La mondialisation a toujours eu de multiples dimensions. A part l'indépendance, qu'elle exclut, l'auteur les décrit fort justement. La notion de patriotisme industriel est une absurdité qui ne peut perdurer que dans des esprits tournés vers le passé; les investisseurs comme les industriels l'ont compris depuis longtemps. La France réussira et sera elle-même d'autant plus qu'elle sera bien intégrée dans une économique planétaire mondialisée, qu'elle y affrontera la concurrence par l'innovation et la coopération entre entreprises, et pas par un repli identitaire sans avenir.
Conclusions
§ Aujourd'hui, le patriotisme ne s'applique plus qu'aux concurrences entre sociétés et aux compétitions sportives ou artistiques. Il ne joue aucun rôle dans une OPA internationale, où seules les perspectives financières comptent, même lorsqu'elles sont basées sur une logique industrielle ou de recherche et développement.

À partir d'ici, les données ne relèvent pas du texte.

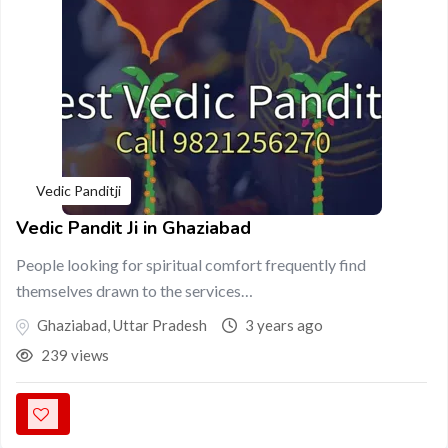
Vedic Panditji
Vedic Pandit Ji in Ghaziabad
People looking for spiritual comfort frequently find
themselves drawn to the services…
Ghaziabad
,
Uttar Pradesh
3 years ago
239 views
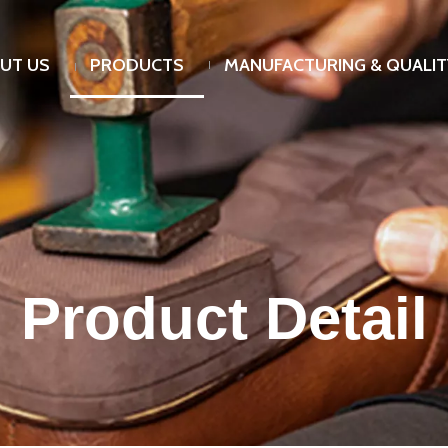
UT US
PRODUCTS
MANUFACTURING & QUALIT
Product Detail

§ De nos jours, l'indépendance d'un pays n'existe plus, ni en politique, ni en économie, ni dans le domaine culturel. C'est l'interdépendance qui prévaut et impose la coopération entre entreprises, en même temps que la concurrence.

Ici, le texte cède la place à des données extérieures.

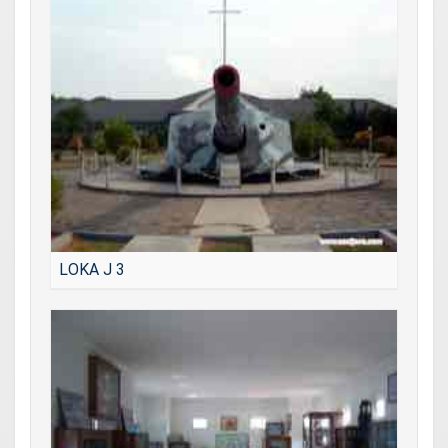
LOKA J 3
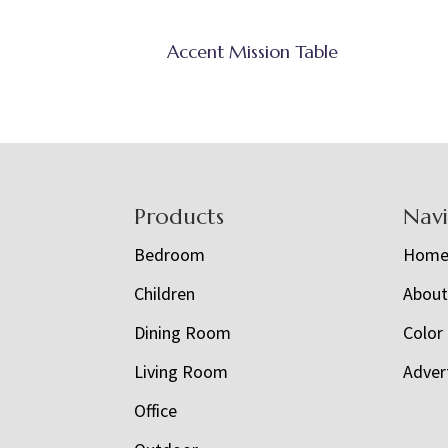
Accent Mission Table
Footer
Products
Nav
Bedroom
Hom
Children
Abou
Dining Room
Color
Living Room
Adver
Office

§ La meilleure manière pour les Français de défendre leur culture est de commencer par la pratiquer eux-mêmes: on voudrait voir plus de théâtre, films et musique de notre pays sur nos écrans, plus d'étude d'auteurs classiques français dans nos écoles. Cela développera le marché national des œuvres culturelles. Un marché intérieur fort est indispensable pour rentabiliser la création d'œuvres nouvelles et trouver celles qui ont assez de succès pour être aidées à l'exportation.
Ensuite, il faut faire connaître et apprécier nos œuvres et nos artistes à l'étranger, par le marketing le plus efficace qui soit.
Il faut aussi continuer à accueillir des artistes étrangers et à nous ouvrir à leurs apports. La France s'est grandie en accueillant des artistes comme Léonard de Vinci, Picasso, Noureev, Balenciaga, Karl Lagerfeld ou le prix Nobel de littérature 2000 Gao Xingjiang, qui ont tous contribué à notre rayonnement culturel. Faut-il rappeler, aussi, l'incomparable apport scientifique de Marie Curie, d'origine polonaise, qui nous a donné deux prix Nobel?
En aucun cas un repli identitaire ne protégera notre culture, qui ne peut survivre face à la culture américaine qu'en séduisant des étrangers. Il y a une analogie entre la survie culturelle de la France dans le monde, et la survie culturelle des régions françaises et des immigrés dans la population française: c'est par l'intégration la plus poussée qu'on fait connaître et apprécier une culture, pas par un repli communautariste. Attirer les étrangers avec une offre de qualité et un sourire, ne pas se dresser contre eux en clamant sa différence.